Reproduce each of the following records without any deviation.

**** RECORDS SUPPLIED

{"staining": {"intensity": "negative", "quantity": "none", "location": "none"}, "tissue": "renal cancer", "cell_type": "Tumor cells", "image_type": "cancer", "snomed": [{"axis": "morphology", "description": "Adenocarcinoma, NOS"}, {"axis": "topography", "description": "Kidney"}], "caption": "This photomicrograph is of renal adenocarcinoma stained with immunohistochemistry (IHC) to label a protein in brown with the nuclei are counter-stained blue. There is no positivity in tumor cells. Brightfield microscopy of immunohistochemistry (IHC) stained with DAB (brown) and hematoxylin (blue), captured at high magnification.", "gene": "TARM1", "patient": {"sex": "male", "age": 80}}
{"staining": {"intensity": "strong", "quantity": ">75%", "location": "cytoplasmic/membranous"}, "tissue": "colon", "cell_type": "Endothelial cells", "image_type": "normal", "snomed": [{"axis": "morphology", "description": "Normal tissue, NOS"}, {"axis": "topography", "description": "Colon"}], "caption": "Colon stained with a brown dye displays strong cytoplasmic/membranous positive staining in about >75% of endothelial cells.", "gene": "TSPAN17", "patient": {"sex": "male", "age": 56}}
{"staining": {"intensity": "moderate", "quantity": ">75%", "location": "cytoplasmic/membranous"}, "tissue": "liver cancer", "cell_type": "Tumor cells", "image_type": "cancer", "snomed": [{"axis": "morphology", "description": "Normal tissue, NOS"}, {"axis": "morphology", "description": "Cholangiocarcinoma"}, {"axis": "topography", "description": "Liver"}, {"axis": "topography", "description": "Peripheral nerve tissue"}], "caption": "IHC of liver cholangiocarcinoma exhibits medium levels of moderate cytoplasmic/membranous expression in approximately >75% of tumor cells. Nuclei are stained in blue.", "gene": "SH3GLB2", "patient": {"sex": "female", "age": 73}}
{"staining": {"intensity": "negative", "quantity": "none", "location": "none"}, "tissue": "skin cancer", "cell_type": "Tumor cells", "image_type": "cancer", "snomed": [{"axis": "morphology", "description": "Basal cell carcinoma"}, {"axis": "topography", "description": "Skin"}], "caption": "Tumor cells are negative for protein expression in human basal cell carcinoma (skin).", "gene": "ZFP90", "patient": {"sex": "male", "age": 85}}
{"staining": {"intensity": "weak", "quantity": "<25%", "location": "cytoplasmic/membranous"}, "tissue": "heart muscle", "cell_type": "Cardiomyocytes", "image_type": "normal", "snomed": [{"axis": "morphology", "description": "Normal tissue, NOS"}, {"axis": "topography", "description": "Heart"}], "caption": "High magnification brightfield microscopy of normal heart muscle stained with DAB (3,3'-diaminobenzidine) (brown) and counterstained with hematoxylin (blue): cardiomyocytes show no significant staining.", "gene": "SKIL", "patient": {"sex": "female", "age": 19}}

********

> [TASK RESULT]:
{"staining": {"intensity": "negative", "quantity": "none", "location": "none"}, "tissue": "renal cancer", "cell_type": "Tumor cells", "image_type": "cancer", "snomed": [{"axis": "morphology", "description": "Adenocarcinoma, NOS"}, {"axis": "topography", "description": "Kidney"}], "caption": "This photomicrograph is of renal adenocarcinoma stained with immunohistochemistry (IHC) to label a protein in brown with the nuclei are counter-stained blue. There is no positivity in tumor cells. Brightfield microscopy of immunohistochemistry (IHC) stained with DAB (brown) and hematoxylin (blue), captured at high magnification.", "gene": "TARM1", "patient": {"sex": "male", "age": 80}}
{"staining": {"intensity": "strong", "quantity": ">75%", "location": "cytoplasmic/membranous"}, "tissue": "colon", "cell_type": "Endothelial cells", "image_type": "normal", "snomed": [{"axis": "morphology", "description": "Normal tissue, NOS"}, {"axis": "topography", "description": "Colon"}], "caption": "Colon stained with a brown dye displays strong cytoplasmic/membranous positive staining in about >75% of endothelial cells.", "gene": "TSPAN17", "patient": {"sex": "male", "age": 56}}
{"staining": {"intensity": "moderate", "quantity": ">75%", "location": "cytoplasmic/membranous"}, "tissue": "liver cancer", "cell_type": "Tumor cells", "image_type": "cancer", "snomed": [{"axis": "morphology", "description": "Normal tissue, NOS"}, {"axis": "morphology", "description": "Cholangiocarcinoma"}, {"axis": "topography", "description": "Liver"}, {"axis": "topography", "description": "Peripheral nerve tissue"}], "caption": "IHC of liver cholangiocarcinoma exhibits medium levels of moderate cytoplasmic/membranous expression in approximately >75% of tumor cells. Nuclei are stained in blue.", "gene": "SH3GLB2", "patient": {"sex": "female", "age": 73}}
{"staining": {"intensity": "negative", "quantity": "none", "location": "none"}, "tissue": "skin cancer", "cell_type": "Tumor cells", "image_type": "cancer", "snomed": [{"axis": "morphology", "description": "Basal cell carcinoma"}, {"axis": "topography", "description": "Skin"}], "caption": "Tumor cells are negative for protein expression in human basal cell carcinoma (skin).", "gene": "ZFP90", "patient": {"sex": "male", "age": 85}}
{"staining": {"intensity": "weak", "quantity": "<25%", "location": "cytoplasmic/membranous"}, "tissue": "heart muscle", "cell_type": "Cardiomyocytes", "image_type": "normal", "snomed": [{"axis": "morphology", "description": "Normal tissue, NOS"}, {"axis": "topography", "description": "Heart"}], "caption": "High magnification brightfield microscopy of normal heart muscle stained with DAB (3,3'-diaminobenzidine) (brown) and counterstained with hematoxylin (blue): cardiomyocytes show no significant staining.", "gene": "SKIL", "patient": {"sex": "female", "age": 19}}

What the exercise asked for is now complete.